Problem:
Would you copy the entries that follow exactly, leaving out every picture?

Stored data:
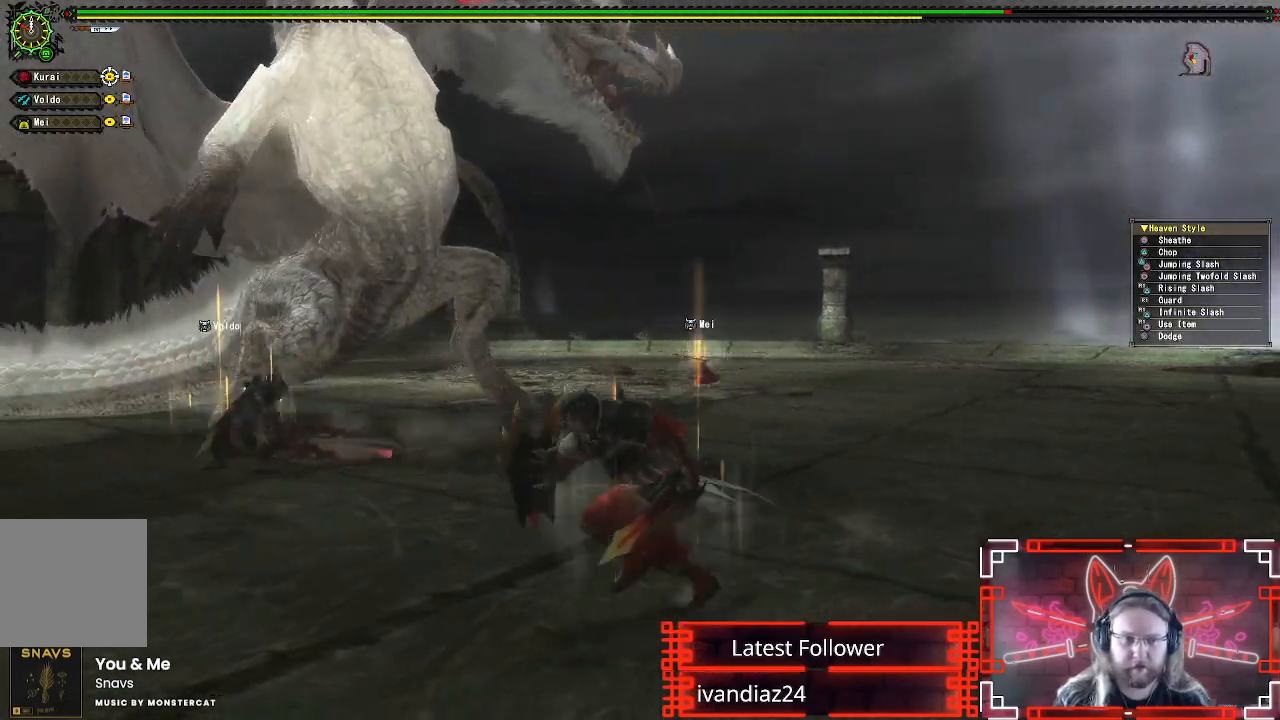
{"buttons": [], "left_stick": "down-left", "right_stick": "center", "events": [[233, "right_stick", "down-right"], [383, "right_stick", "center"]]}
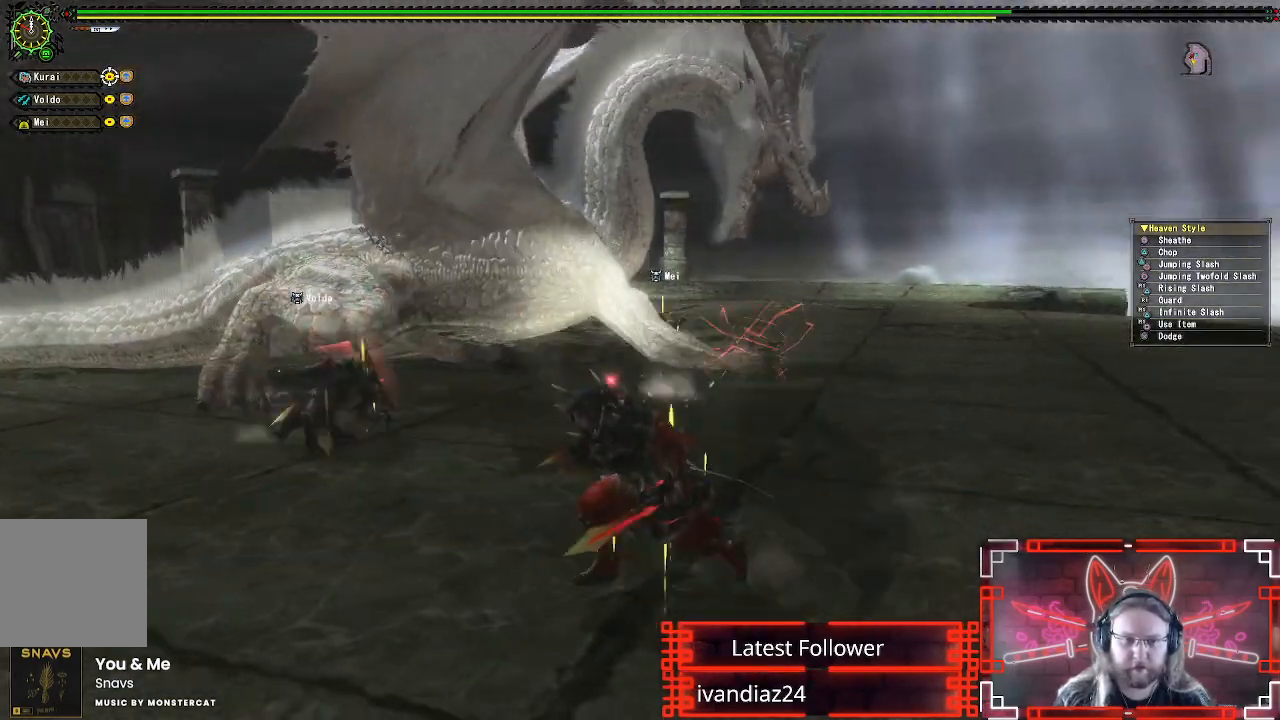
{"buttons": [], "left_stick": "up", "right_stick": "center", "events": [[83, "left_stick", "up-left"], [167, "left_stick", "up"]]}
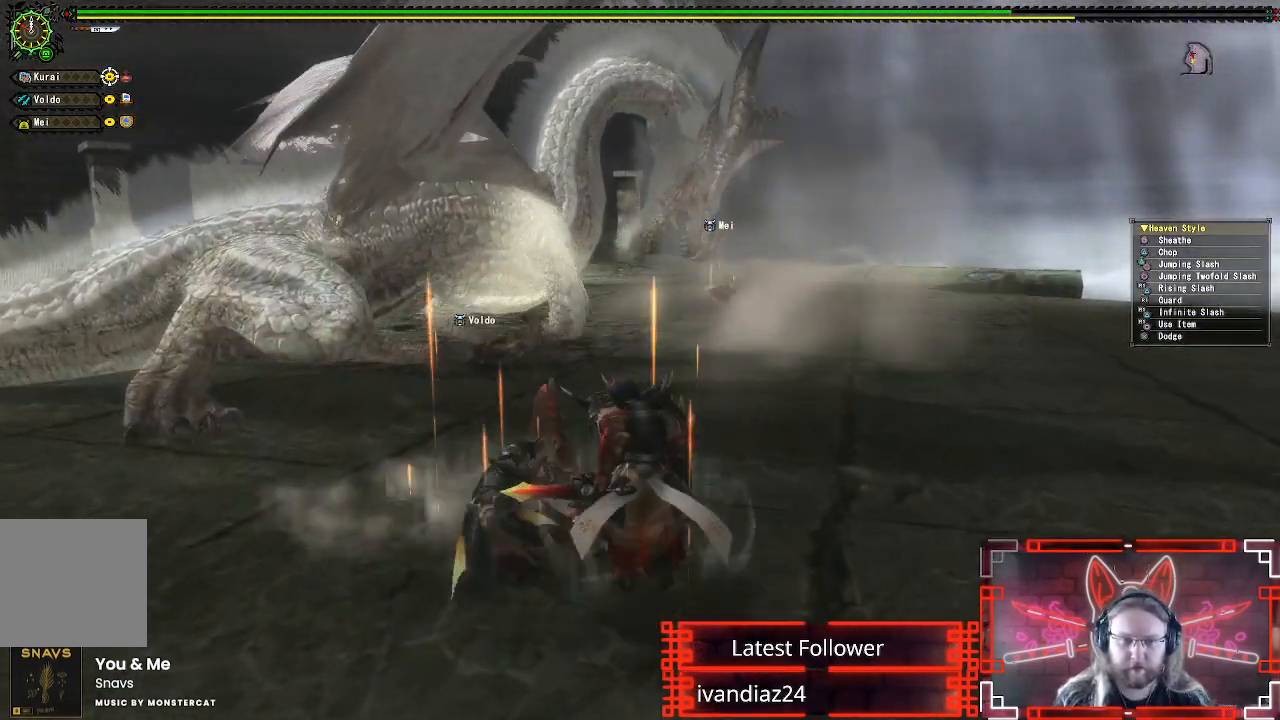
{"buttons": [], "left_stick": "up-left", "right_stick": "center", "events": [[83, "left_stick", "up-left"]]}
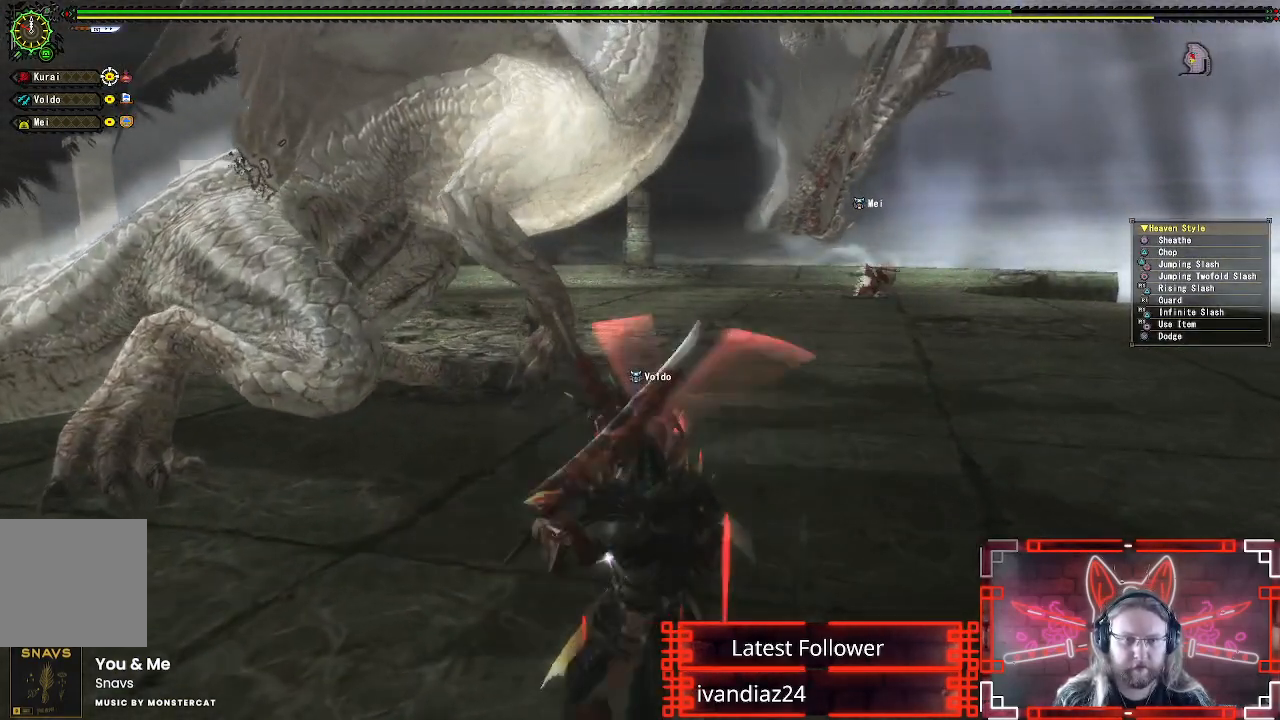
{"buttons": ["Y"], "left_stick": "center", "right_stick": "center", "events": [[167, "B", "down"], [167, "Y", "down"], [350, "B", "up"], [350, "Y", "up"], [433, "Y", "down"], [467, "left_stick", "center"]]}
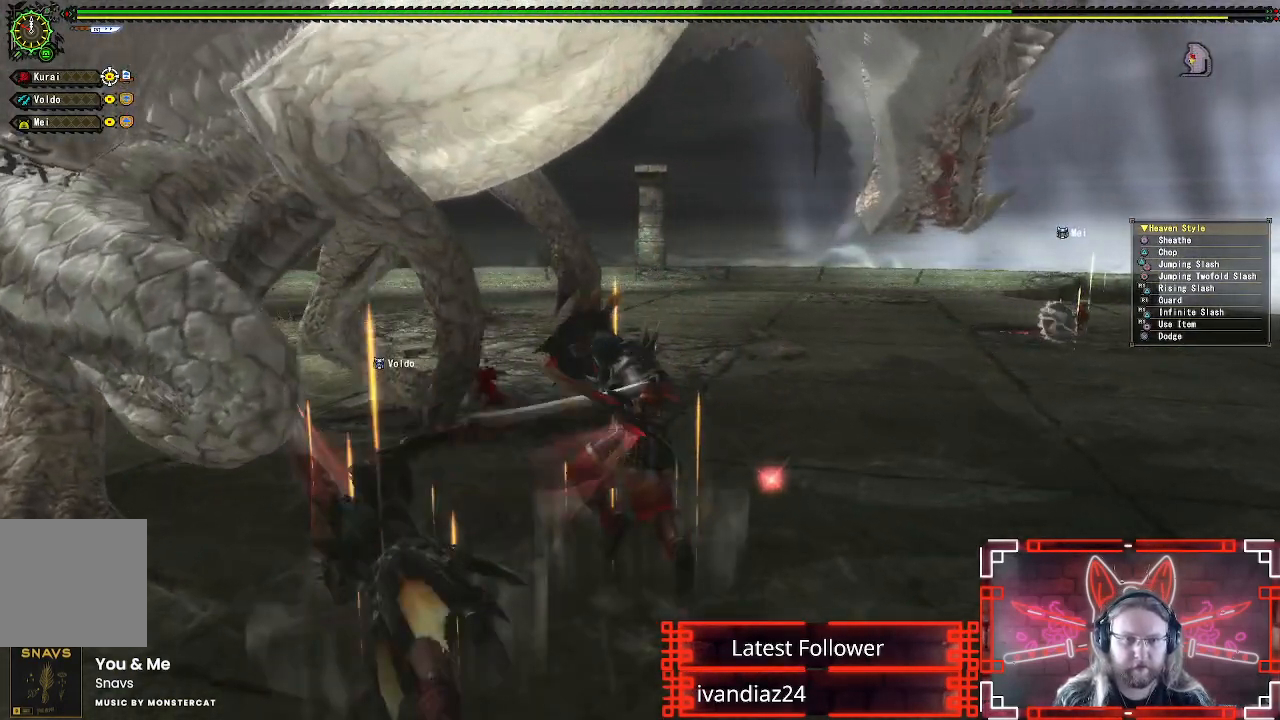
{"buttons": [], "left_stick": "center", "right_stick": "center", "events": [[50, "Y", "up"], [133, "Y", "down"], [217, "DPAD_LEFT", "down"], [250, "Y", "up"], [333, "Y", "down"], [433, "Y", "up"], [467, "DPAD_LEFT", "up"]]}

Answer space:
{"buttons": [], "left_stick": "down-left", "right_stick": "center", "events": [[233, "right_stick", "down-right"], [383, "right_stick", "center"]]}
{"buttons": [], "left_stick": "up", "right_stick": "center", "events": [[83, "left_stick", "up-left"], [167, "left_stick", "up"]]}
{"buttons": [], "left_stick": "up-left", "right_stick": "center", "events": [[83, "left_stick", "up-left"]]}
{"buttons": ["Y"], "left_stick": "center", "right_stick": "center", "events": [[167, "B", "down"], [167, "Y", "down"], [350, "B", "up"], [350, "Y", "up"], [433, "Y", "down"], [467, "left_stick", "center"]]}
{"buttons": [], "left_stick": "center", "right_stick": "center", "events": [[50, "Y", "up"], [133, "Y", "down"], [217, "DPAD_LEFT", "down"], [250, "Y", "up"], [333, "Y", "down"], [433, "Y", "up"], [467, "DPAD_LEFT", "up"]]}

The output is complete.